### Problem details
Pictures in the records are to be excluded from an otherwise exact copy.

### Material for the task
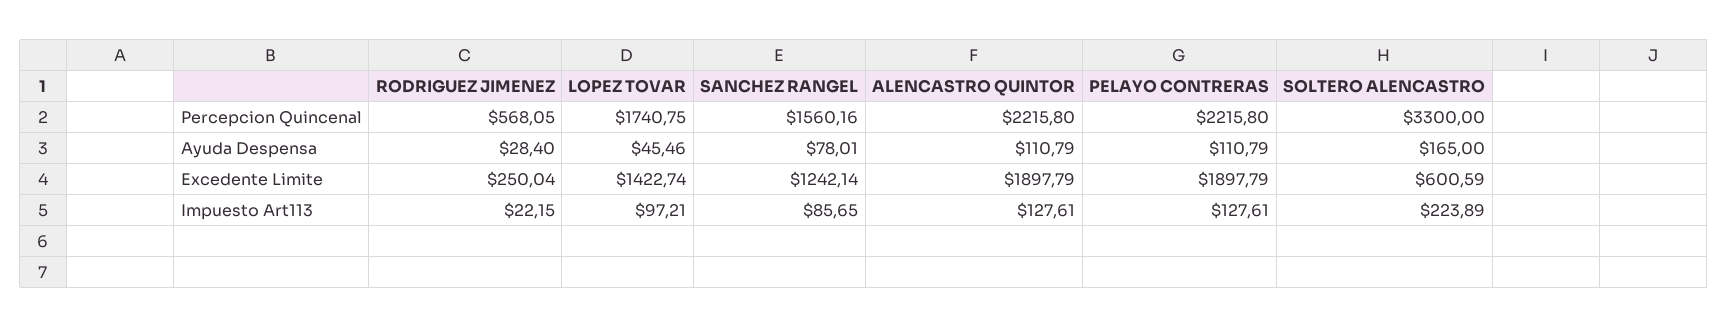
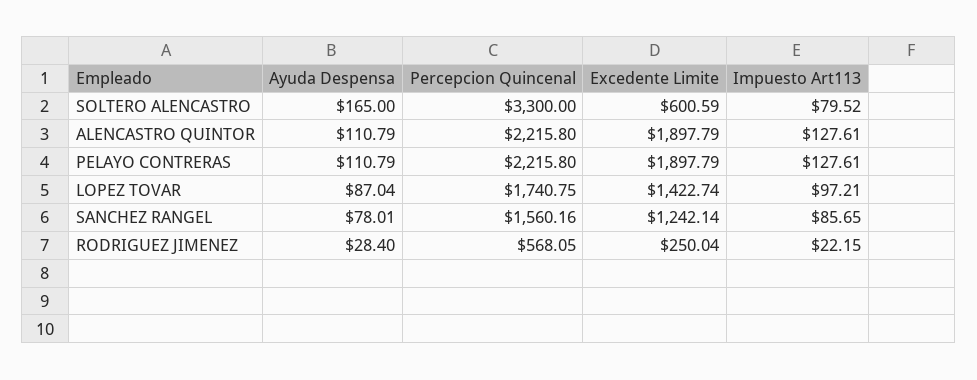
  {
    "RODRIGUEZ JIMENEZ": {
      "Percepcion Quincenal": 568.05,
      "Ayuda Despensa": 28.4,
      "Excedente Limite": 250.04,
      "Impuesto Art113": 22.15
    },
    "LOPEZ TOVAR": {
      "Percepcion Quincenal": 1740.75,
-     "Ayuda Despensa": 45.46,
+     "Ayuda Despensa": 87.04,
      "Excedente Limite": 1422.74,
      "Impuesto Art113": 97.21
    },
    "SANCHEZ RANGEL": {
      "Percepcion Quincenal": 1560.16,
      "Ayuda Despensa": 78.01,
      "Excedente Limite": 1242.14,
      "Impuesto Art113": 85.65
    },
    "ALENCASTRO QUINTOR": {
      "Percepcion Quincenal": 2215.8,
      "Ayuda Despensa": 110.79,
      "Excedente Limite": 1897.79,
      "Impuesto Art113": 127.61
    },
    "PELAYO CONTRERAS": {
      "Percepcion Quincenal": 2215.8,
      "Ayuda Despensa": 110.79,
      "Excedente Limite": 1897.79,
      "Impuesto Art113": 127.61
    },
    "SOLTERO ALENCASTRO": {
      "Percepcion Quincenal": 3300,
      "Ayuda Despensa": 165,
      "Excedente Limite": 600.59,
-     "Impuesto Art113": 223.89
+     "Impuesto Art113": 79.52
    }
  }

### Result of the task
  {
    "RODRIGUEZ JIMENEZ": {
      "Percepcion Quincenal": 568.05,
      "Ayuda Despensa": 28.4,
      "Excedente Limite": 250.04,
      "Impuesto Art113": 22.15
    },
    "LOPEZ TOVAR": {
      "Percepcion Quincenal": 1740.75,
-     "Ayuda Despensa": 45.46,
+     "Ayuda Despensa": 87.04,
      "Excedente Limite": 1422.74,
      "Impuesto Art113": 97.21
    },
    "SANCHEZ RANGEL": {
      "Percepcion Quincenal": 1560.16,
      "Ayuda Despensa": 78.01,
      "Excedente Limite": 1242.14,
      "Impuesto Art113": 85.65
    },
    "ALENCASTRO QUINTOR": {
      "Percepcion Quincenal": 2215.8,
      "Ayuda Despensa": 110.79,
      "Excedente Limite": 1897.79,
      "Impuesto Art113": 127.61
    },
    "PELAYO CONTRERAS": {
      "Percepcion Quincenal": 2215.8,
      "Ayuda Despensa": 110.79,
      "Excedente Limite": 1897.79,
      "Impuesto Art113": 127.61
    },
    "SOLTERO ALENCASTRO": {
      "Percepcion Quincenal": 3300,
      "Ayuda Despensa": 165,
      "Excedente Limite": 600.59,
-     "Impuesto Art113": 223.89
+     "Impuesto Art113": 79.52
    }
  }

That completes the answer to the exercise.